■ **Exercise instructions**
Within the entries below, every line containing "Sebastian" is to be copied.

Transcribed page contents
+ + + +
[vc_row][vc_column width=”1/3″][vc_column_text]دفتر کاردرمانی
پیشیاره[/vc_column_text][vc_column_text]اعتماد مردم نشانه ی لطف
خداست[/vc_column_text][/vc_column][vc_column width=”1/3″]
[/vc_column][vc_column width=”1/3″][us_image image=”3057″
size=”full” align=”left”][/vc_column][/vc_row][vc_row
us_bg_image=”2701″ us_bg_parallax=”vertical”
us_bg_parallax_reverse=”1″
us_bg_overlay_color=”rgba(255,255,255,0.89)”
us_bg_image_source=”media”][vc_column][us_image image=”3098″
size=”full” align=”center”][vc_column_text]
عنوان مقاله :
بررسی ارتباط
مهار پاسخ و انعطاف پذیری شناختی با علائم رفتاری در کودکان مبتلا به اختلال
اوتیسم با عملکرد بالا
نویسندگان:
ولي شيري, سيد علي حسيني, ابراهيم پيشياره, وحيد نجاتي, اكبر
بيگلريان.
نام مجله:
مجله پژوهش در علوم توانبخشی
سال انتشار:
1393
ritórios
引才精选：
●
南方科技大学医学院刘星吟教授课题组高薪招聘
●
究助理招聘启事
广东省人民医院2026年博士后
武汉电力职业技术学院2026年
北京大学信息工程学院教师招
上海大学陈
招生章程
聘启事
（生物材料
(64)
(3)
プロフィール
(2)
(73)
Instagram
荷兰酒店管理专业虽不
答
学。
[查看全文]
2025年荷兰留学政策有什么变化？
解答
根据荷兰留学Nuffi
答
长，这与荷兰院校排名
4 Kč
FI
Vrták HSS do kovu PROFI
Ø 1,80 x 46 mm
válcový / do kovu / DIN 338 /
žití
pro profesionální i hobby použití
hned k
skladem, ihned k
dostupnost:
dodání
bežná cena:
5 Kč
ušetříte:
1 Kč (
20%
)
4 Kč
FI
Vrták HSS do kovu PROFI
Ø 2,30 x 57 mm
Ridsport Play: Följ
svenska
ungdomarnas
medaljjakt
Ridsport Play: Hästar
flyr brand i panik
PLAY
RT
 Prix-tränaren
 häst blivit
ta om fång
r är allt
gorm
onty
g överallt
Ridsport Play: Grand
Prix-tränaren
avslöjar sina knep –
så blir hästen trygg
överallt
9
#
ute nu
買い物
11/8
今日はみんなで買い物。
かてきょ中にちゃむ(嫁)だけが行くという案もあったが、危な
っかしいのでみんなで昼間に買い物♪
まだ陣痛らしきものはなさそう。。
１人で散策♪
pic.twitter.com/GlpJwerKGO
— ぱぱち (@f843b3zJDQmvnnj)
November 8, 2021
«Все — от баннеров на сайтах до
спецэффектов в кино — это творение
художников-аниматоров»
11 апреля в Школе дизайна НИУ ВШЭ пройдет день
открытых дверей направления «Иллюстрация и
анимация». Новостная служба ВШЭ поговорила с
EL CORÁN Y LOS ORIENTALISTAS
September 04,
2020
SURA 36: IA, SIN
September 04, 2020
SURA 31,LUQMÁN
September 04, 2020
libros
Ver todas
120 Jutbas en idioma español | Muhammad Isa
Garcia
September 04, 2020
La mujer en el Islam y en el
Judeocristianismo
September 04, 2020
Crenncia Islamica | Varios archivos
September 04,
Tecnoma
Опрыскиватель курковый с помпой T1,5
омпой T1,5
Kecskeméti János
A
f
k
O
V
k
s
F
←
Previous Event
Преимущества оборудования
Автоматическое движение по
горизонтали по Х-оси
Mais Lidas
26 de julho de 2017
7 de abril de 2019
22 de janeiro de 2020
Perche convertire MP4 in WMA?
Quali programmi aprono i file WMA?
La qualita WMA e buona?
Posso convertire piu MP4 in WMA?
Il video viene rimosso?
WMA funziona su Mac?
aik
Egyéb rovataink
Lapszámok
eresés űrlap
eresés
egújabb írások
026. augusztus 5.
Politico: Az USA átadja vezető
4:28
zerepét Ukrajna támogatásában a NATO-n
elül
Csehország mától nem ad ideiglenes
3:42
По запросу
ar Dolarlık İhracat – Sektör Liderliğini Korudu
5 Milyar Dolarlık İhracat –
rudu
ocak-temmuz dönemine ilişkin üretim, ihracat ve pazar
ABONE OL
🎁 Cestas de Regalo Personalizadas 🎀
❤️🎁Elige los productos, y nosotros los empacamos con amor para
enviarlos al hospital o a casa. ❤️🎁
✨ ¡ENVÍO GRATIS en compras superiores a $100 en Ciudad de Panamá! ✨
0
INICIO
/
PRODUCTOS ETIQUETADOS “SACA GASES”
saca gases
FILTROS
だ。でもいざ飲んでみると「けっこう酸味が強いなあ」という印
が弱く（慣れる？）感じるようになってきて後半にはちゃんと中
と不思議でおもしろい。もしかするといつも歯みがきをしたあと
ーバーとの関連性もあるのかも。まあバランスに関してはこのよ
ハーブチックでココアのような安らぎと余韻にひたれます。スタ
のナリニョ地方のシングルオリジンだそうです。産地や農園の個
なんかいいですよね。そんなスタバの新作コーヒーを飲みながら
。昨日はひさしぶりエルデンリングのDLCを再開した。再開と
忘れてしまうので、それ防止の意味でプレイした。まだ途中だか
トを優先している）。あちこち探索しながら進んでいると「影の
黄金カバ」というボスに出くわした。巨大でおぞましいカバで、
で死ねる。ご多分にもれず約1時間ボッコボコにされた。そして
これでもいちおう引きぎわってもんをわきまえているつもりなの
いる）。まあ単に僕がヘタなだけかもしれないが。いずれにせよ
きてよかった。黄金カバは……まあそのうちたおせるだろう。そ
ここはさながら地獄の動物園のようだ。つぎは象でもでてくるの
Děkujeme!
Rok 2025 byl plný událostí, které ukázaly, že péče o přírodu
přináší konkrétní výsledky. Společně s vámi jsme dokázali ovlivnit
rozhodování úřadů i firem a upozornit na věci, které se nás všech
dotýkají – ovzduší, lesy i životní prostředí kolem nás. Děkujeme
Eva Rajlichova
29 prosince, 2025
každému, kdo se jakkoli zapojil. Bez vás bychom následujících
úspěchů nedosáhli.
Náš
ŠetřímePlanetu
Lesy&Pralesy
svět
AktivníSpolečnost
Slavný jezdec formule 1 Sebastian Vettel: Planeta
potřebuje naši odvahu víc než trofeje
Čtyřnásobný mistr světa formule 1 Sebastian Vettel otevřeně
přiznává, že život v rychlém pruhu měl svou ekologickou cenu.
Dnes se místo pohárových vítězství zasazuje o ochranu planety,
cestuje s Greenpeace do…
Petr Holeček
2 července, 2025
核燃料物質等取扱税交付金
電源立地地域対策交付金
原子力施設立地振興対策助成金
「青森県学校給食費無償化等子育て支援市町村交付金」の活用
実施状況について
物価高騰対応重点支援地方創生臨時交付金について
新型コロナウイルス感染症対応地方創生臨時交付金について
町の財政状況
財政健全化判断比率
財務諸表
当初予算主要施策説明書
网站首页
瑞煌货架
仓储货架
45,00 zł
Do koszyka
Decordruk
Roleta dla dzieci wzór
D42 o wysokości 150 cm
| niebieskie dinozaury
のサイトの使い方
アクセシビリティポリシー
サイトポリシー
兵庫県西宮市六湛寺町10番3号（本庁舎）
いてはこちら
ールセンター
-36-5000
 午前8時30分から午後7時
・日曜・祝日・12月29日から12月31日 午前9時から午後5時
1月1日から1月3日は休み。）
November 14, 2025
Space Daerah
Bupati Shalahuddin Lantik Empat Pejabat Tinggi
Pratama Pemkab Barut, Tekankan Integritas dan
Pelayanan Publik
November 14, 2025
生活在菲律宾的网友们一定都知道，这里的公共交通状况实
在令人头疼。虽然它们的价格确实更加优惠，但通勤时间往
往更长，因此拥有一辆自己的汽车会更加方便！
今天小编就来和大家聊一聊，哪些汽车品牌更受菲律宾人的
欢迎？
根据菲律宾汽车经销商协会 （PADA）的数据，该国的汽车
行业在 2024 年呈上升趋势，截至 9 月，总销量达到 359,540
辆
+ + + +
■ **Result below**
Slavný jezdec formule 1 Sebastian Vettel: Planeta
Čtyřnásobný mistr světa formule 1 Sebastian Vettel otevřeně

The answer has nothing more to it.